Pantera Capital, a crypto hedge fund, has restated its optimistic outlook on Bitcoin, projecting a potential price surge to $114,000 by August 2025. This prediction comes at a time when the industry is facing challenges such as inflation concerns, Federal Reserve interest rate policies, and the escalating Middle East crisis.
In its latest report, Pantera Capital revisited its analysis from November 2022, which examined Bitcoin’s past performance before and after its most recent halving event. Using a stock-to-flow model, Pantera evaluated the supply of Bitcoin in relation to the rate of new production, which decreases by 50% every four years during halving events. Historical data shows that Bitcoin’s price has experienced significant increases, sometimes up to 93-fold, in response to these events.

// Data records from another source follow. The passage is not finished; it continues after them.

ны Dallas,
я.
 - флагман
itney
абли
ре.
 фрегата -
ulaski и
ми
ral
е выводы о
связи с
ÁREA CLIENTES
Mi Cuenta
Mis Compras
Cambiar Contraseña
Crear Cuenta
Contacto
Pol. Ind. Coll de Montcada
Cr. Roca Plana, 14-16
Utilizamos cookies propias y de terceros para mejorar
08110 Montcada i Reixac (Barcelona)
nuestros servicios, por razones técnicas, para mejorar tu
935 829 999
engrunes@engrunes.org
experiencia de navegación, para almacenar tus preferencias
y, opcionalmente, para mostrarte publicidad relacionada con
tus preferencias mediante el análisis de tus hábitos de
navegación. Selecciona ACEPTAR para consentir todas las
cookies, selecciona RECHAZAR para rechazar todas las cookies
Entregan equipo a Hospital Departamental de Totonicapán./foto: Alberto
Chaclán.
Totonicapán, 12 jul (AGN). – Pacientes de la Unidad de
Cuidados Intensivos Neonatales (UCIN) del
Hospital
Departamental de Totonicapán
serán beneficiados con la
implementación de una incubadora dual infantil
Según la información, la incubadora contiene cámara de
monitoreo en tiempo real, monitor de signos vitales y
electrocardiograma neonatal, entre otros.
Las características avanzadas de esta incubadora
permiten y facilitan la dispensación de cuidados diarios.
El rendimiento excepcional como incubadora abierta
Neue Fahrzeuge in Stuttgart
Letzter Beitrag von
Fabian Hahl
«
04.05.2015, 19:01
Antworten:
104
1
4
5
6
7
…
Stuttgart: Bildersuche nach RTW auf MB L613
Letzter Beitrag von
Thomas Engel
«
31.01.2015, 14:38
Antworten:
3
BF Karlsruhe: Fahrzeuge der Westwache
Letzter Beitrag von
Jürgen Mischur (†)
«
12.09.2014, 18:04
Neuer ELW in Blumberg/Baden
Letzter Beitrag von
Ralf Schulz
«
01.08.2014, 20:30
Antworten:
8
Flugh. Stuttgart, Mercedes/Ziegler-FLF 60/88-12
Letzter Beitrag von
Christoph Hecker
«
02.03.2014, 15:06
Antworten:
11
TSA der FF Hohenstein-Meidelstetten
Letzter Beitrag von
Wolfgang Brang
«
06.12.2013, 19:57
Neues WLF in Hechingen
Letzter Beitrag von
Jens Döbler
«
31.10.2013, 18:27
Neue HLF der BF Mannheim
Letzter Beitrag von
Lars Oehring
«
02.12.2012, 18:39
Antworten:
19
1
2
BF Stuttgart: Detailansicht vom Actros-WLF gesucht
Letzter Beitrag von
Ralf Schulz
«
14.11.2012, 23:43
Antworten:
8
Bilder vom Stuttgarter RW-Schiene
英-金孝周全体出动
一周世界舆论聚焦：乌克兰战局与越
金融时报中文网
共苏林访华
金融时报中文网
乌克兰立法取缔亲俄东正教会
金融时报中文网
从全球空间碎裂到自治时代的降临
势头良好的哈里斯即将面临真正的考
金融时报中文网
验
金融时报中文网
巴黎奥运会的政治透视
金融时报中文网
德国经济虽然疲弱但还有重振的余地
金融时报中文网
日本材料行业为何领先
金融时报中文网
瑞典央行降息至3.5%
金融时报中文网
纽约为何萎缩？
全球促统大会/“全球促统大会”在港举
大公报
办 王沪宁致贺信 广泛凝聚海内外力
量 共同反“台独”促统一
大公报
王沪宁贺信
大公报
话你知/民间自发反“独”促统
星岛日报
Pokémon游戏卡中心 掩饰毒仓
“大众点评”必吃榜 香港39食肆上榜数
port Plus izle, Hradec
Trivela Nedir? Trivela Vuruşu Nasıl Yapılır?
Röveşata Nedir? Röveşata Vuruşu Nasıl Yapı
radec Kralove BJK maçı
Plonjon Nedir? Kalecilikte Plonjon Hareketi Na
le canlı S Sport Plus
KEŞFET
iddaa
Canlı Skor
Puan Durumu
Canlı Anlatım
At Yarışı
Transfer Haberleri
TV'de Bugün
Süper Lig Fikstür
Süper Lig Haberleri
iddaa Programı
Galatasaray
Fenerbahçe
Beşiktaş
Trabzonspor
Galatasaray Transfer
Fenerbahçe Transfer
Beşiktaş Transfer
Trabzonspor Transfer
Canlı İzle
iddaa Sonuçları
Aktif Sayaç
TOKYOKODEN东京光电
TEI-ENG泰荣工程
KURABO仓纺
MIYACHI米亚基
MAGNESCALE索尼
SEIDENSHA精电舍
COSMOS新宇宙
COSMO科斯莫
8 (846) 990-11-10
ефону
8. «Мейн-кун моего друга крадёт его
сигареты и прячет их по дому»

By studying pre-halving and post-halving rallies, Pantera Capital determined that, on average, prices tend to reach their peak approximately 2.6 years after halving events. Based on this analysis, the projected timeframe for Bitcoin’s potential surge aligns with August next year. While the stock-to-flow model is not a precise science, it has gained popularity in the crypto industry as a tool to evaluate the intrinsic value of Bitcoin.

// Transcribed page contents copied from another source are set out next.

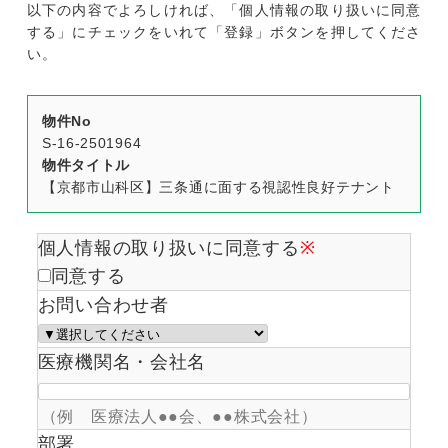
以下の内容でよろしければ、「個人情報の取り扱いに同意
する」にチェックをいれて「登録」ボタンを押してくださ
い。
物件No
S-16-2501964
物件タイトル
【京都市山科区】三条通に面する視認性良好テナント
個人情報の取り扱いに同意する
※
同意する
お問い合わせ者
医療機関名・会社名
（例 医療法人●●会、●●株式会社）
部署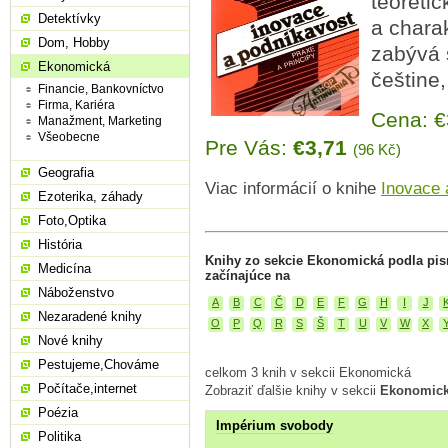
teoreti
Detektívky
a chara
Dom, Hobby
zabývá s
Ekonomická
češtine
Financie, Bankovníctvo
Firma, Kariéra
Cena: 
Manažment, Marketing
Všeobecne
Pre Vás:
€3,71
(96 Kč)
Geografia
Viac informácií o knihe
Inovace 
Ezoterika, záhady
Foto,Optika
História
Knihy zo sekcie Ekonomická podla pis
Medicína
začínajúce na
Náboženstvo
A
B
C
Č
D
E
F
G
H
I
J
Nezaradené knihy
O
P
Q
R
S
Š
T
U
V
W
X
Nové knihy
Pestujeme,Chováme
celkom 3 knih v sekcii Ekonomická
Počítače,internet
Zobraziť ďalšie knihy v sekcii
Ekonomick
Poézia
Impérium svobody
Politika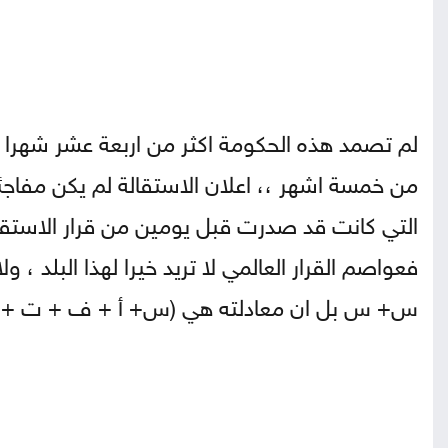
لم تصمد هذه الحكومة اكثر من اربعة عشر شهرا ، 
من خمسة اشهر ،، اعلان الاستقالة لم يكن مفاجئا
التي كانت قد صدرت قبل يومين من قرار الاستقا
فعواصم القرار العالمي لا تريد خيرا لهذا البلد ، ول
س+ س بل ان معادلته هي (س+ أ + ف + ت + ج.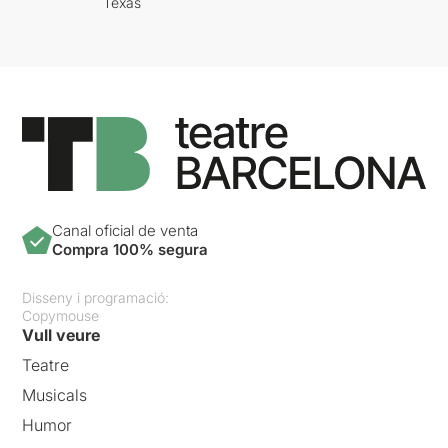
Texas
Canal oficial de venta
Compra 100% segura
Disseny i programació:
Copymouse
Vull veure
Teatre
Musicals
Humor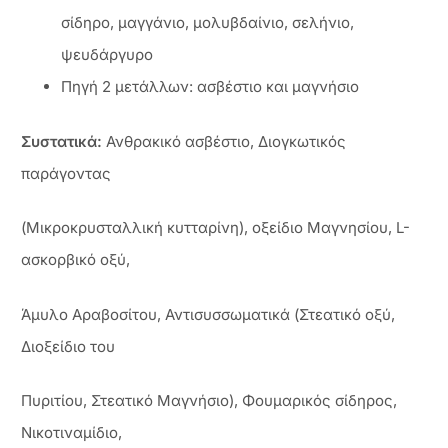
σίδηρο, μαγγάνιο, μολυβδαίνιο, σελήνιο,
ψευδάργυρο
Πηγή 2 μετάλλων: ασβέστιο και μαγνήσιο
Συστατικά:
Ανθρακικό ασβέστιο, Διογκωτικός
παράγοντας
(Μικροκρυσταλλική κυτταρίνη), οξείδιο Μαγνησίου, L-
ασκορβικό οξύ,
Άμυλο Αραβοσίτου, Αντισυσσωματικά (Στεατικό οξύ,
Διοξείδιο του
Πυριτίου, Στεατικό Μαγνήσιο), Φουμαρικός σίδηρος,
Νικοτιναμίδιο,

Pantera Capital’s forecast joins a chorus of other optimistic predictions for Bitcoin. Research firm Bernstein has set a target of $150,000 by mid-2025, while Anthony Scaramucci, founder of Skybridge Capital, envisions a price of $170,000 or higher next year. Fundstrat Global Advisors’ Thomas Lee has also expressed the possibility of Bitcoin reaching $150,000 in 2024 and even $500,000 over the next five years.
Bitcoin experienced heightened volatility throughout the week, closing at approximately $64,000, representing a 1.4% increase from the previous week’s closing value. The week saw prices initially dip significantly to around $56,500 on Wednesday before rebounding above $60,000 by Friday.

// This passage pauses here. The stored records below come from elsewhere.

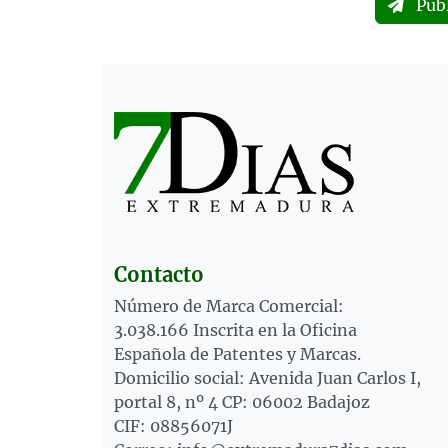
Pub
Contacto
Número de Marca Comercial:
3.038.166 Inscrita en la Oficina
Española de Patentes y Marcas.
Domicilio social: Avenida Juan Carlos I,
portal 8, nº 4 CP: 06002 Badajoz
CIF: 08856071J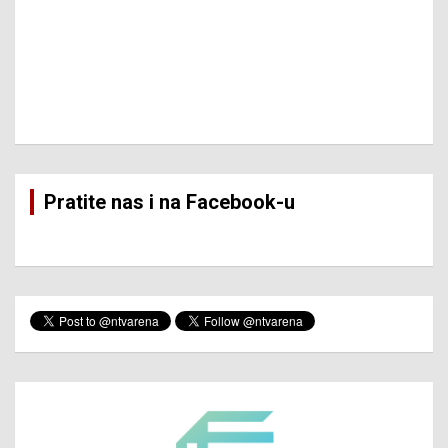
Pratite nas i na Facebook-u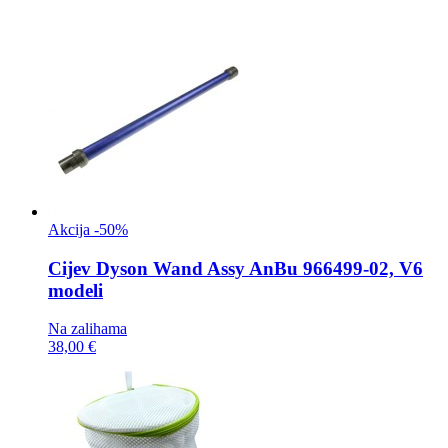
Akcija -50%
Cijev
Dyson Wand Assy AnBu 966499-02, V6
modeli
Na zalihama
38,00 €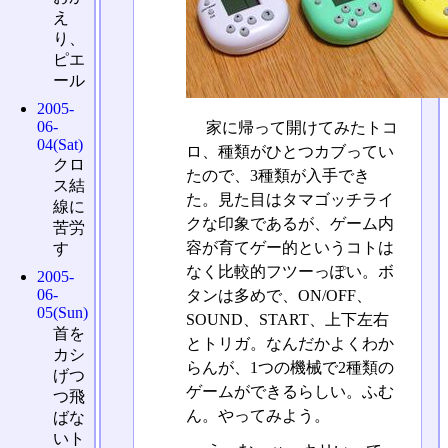
え
り、
ピエ
ール
2005-
06-
家に帰って開けてみたトコ
04(Sat)
ロ、種類がひとつカブってい
クロ
たので、3種類が入手でき
ス結
た。見た目はタマゴッチライ
線に
クな印象であるが、ゲーム内
苦労
容が育てゲー的というコトは
す
なく比較的フツーっぽい。ボ
2005-
06-
タンは多めで、ON/OFF、
05(Sun)
SOUND、START、上下左右
首を
とトリガ。なんだかよくわか
カシ
らんが、1つの機械で2種類の
げつ
ゲームができるらしい。ふむ
つ飛
ん。やってみよう。
ばな
いト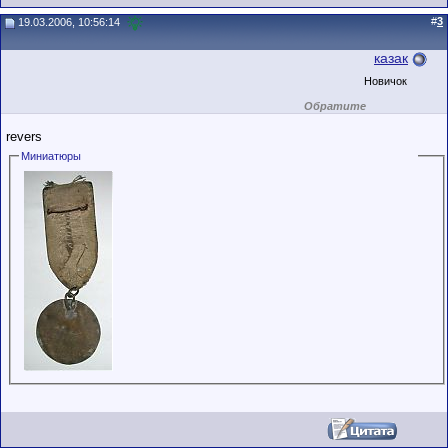
#
3
19.03.2006, 10:56:14
казак
Новичок
Обратите
внимание на
маленький стаж
revers
пользователя на
этом форуме.
Миниатюры
Сделки с
пользователями,
обладающими
низким
рейтингом и
стажем,
совершайте с
осторожностью!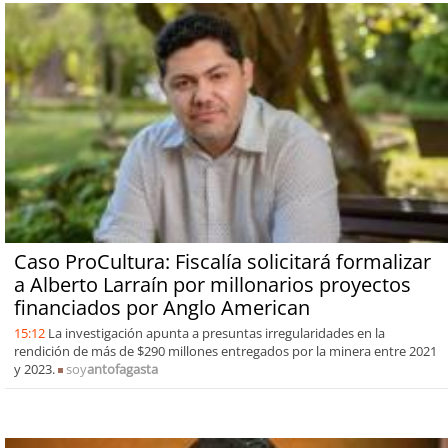
Caso ProCultura: Fiscalía solicitará formalizar
a Alberto Larraín por millonarios proyectos
financiados por Anglo American
15:12
La investigación apunta a presuntas irregularidades en la
rendición de más de $290 millones entregados por la minera entre 2021
y 2023.
soy
antofagasta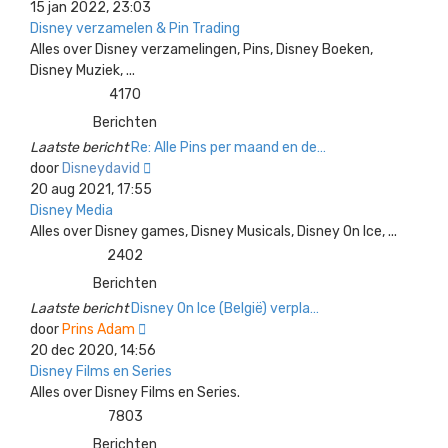
laatste
15 jan 2022, 23:03
bericht
Disney verzamelen & Pin Trading
Alles over Disney verzamelingen, Pins, Disney Boeken,
Disney Muziek, ...
4170
Berichten
Laatste bericht
Re: Alle Pins per maand en de…
Bekijk
door
Disneydavid
laatste
20 aug 2021, 17:55
bericht
Disney Media
Alles over Disney games, Disney Musicals, Disney On Ice, ...
2402
Berichten
Laatste bericht
Disney On Ice (België) verpla…
Bekijk
door
Prins Adam
laatste
20 dec 2020, 14:56
bericht
Disney Films en Series
Alles over Disney Films en Series.
7803
Berichten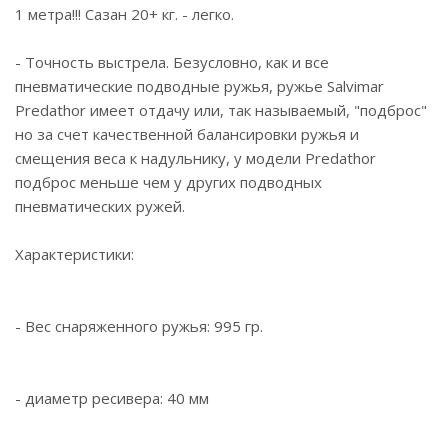
1 метра!!! Сазан 20+ кг. - легко.
- Точность выстрела. Безусловно, как и все
пневматические подводные ружья, ружье Salvimar
Predathor имеет отдачу или, так называемый, "подброс"
но за счет качественной балансировки ружья и
смещения веса к надульнику, у модели Predathor
подброс меньше чем у других подводных
пневматических ружей.
Характеристики:
- Вес снаряженного ружья: 995 гр.
- диаметр ресивера: 40 мм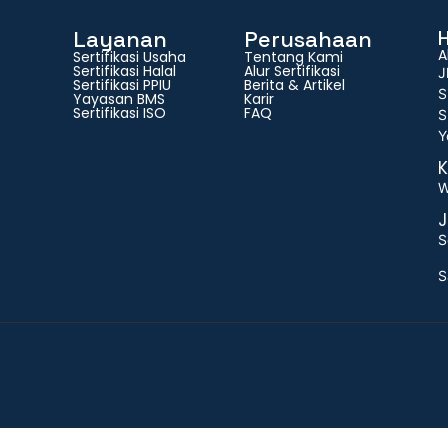
Layanan
Perusahaan
A
Sertifikasi Usaha
Tentang Kami
Sertifikasi Halal
Alur Sertifikasi
J
Sertifikasi PPIU
Berita & Artikel
S
Yayasan BMS
Karir
Sertifikasi ISO
FAQ
S
Y
K
W
J
S
S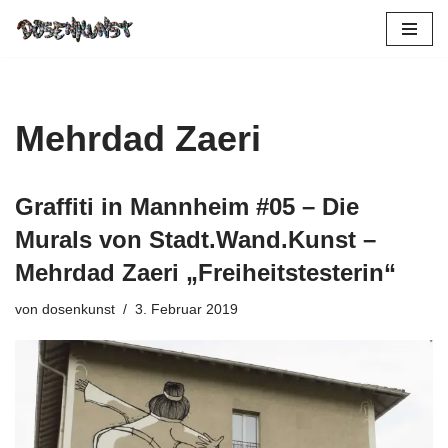
Zum
Inhalt
springen
Mehrdad Zaeri
Graffiti in Mannheim #05 – Die
Murals von Stadt.Wand.Kunst –
Mehrdad Zaeri „Freiheitstesterin“
von
dosenkunst
3. Februar 2019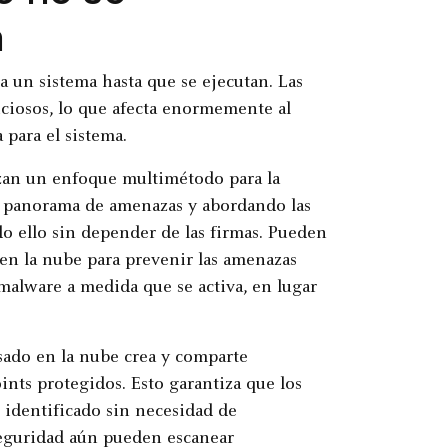
a
 un sistema hasta que se ejecutan. Las
ciosos, lo que afecta enormemente al
para el sistema.
izan un enfoque multimétodo para la
 panorama de amenazas y abordando las
o ello sin depender de las firmas. Pueden
 en la nube para prevenir las amenazas
malware a medida que se activa, en lugar
.
asado en la nube crea y comparte
nts protegidos. Esto garantiza que los
identificado sin necesidad de
seguridad aún pueden escanear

While Bitcoin ETFs saw net outflows for the fourth consecutive week, the period of outflows may have peaked, according to Matteo Greco, a research analyst at digital asset investment firm Fineqia International. He noted that trading volume for Bitcoin ETFs remained relatively steady during the week, with cumulative trading volume since inception reaching $246.6 billion. During the week alone, trading volume amounted to $10.9 billion, a 12.3% increase from the previous week. However, these figures still fall below the average trading volume of $3.1 billion since the inception of Bitcoin ETFs.
Additionally, after a four-month period of consistent outflows, Grayscale’s spot Bitcoin ETF finally witnessed a positive shift. On Friday, May 3, the downward trajectory was reversed when GBTC experienced its first inflow of $63 million. As a result, the overall spot Bitcoin ETF market saw net positive inflows of $378.3 million after seven days of continuous outflows. The trend continued on Monday, May 6, as GBTC recorded its second inflow of $3.9 million, bringing the total inflows to $66.9 million.